The room into which they turned did have a good window on the garden, but any traces of the boy Miles had been were erased. It was now done up as a bland guest room, with scant personality beyond what was lent it by the fabulous house itself. "How long were you here?" she asked, staring around.

"Till last winter, actually. I moved downstairs after I was medically discharged." He jerked up his chin in his habitual nervous tic. "During the decade I served in ImpSec, I was home so seldom, I never thought to need more."

"At least you had your own bath. These houses from the Time of Isolation are sometimes—" She broke off, as the door she casually opened proved instead to be a closet. The door next to it must lead into the bath. A soft glow of light came on automatically.

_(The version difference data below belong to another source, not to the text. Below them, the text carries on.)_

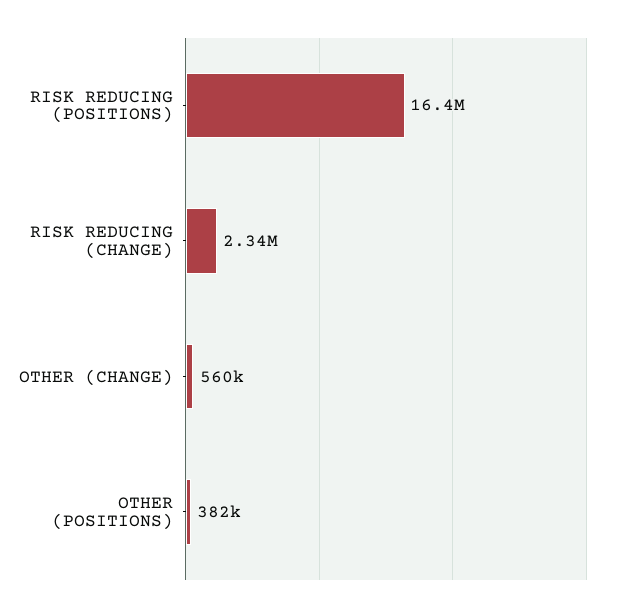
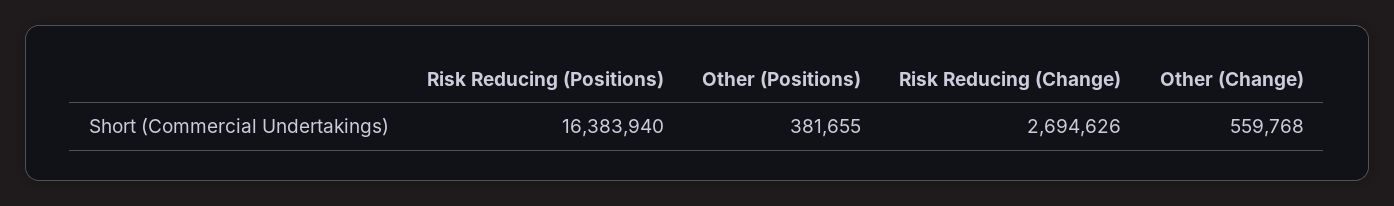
RISK REDUCING (CHANGE): 2340000 -> 2694626

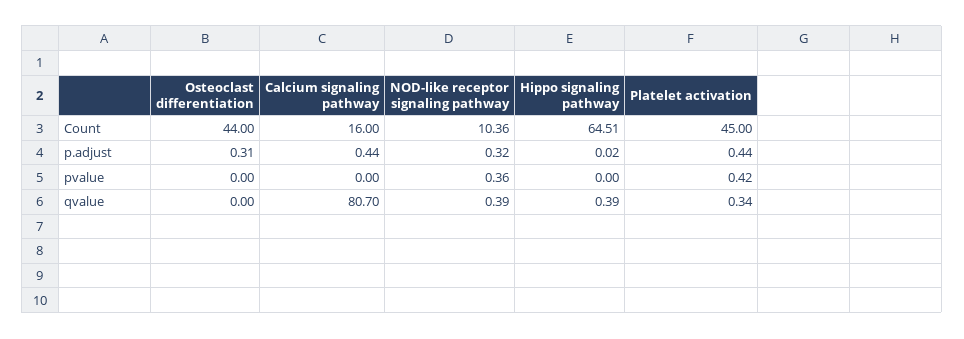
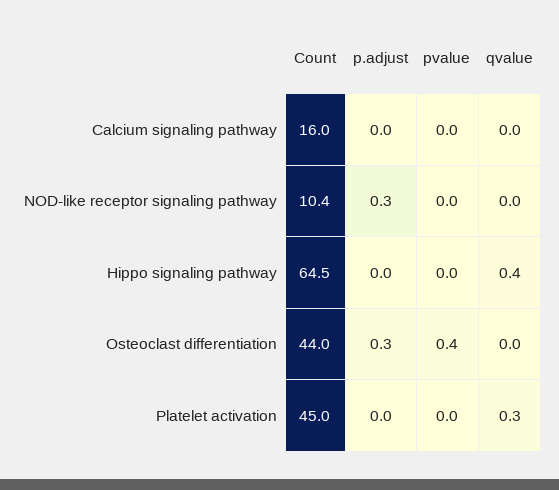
Calcium signaling pathway, p.adjust: 0.44 -> 0
Platelet activation, p.adjust: 0.44 -> 0
Osteoclast differentiation, pvalue: 0 -> 0.4
NOD-like receptor signaling pathway, pvalue: 0.36 -> 0
Platelet activation, pvalue: 0.42 -> 0
Calcium signaling pathway, qvalue: 80.7 -> 0
NOD-like receptor signaling pathway, qvalue: 0.39 -> 0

The closet was stuffed with uniforms—Lord Vorkosigan's old military uniforms, she realized from the size of them, and the superior tailoring. He wouldn't have been able to use standard-issue gear, after all. She recognized black fatigues, Imperial dress and undress greens, and the glittering brilliance of the formal parade red-and-blues. An array of boots stood guard along the floor from side to side. They'd all been put away clean, but the close concentrated aroma of him still permeated the warm dry air that puffed against her face like a caress. She inhaled, stunned by the military-masculine patchouli. It seemed to flow from her nose to her body directly, circumventing her brain. He stepped anxiously to her side, watching her face; the well-chosen scent he wore that she'd noticed in the cool air of his groundcar, a flattering spicy-citrus overlying clean male, was suddenly intensified by his proximity.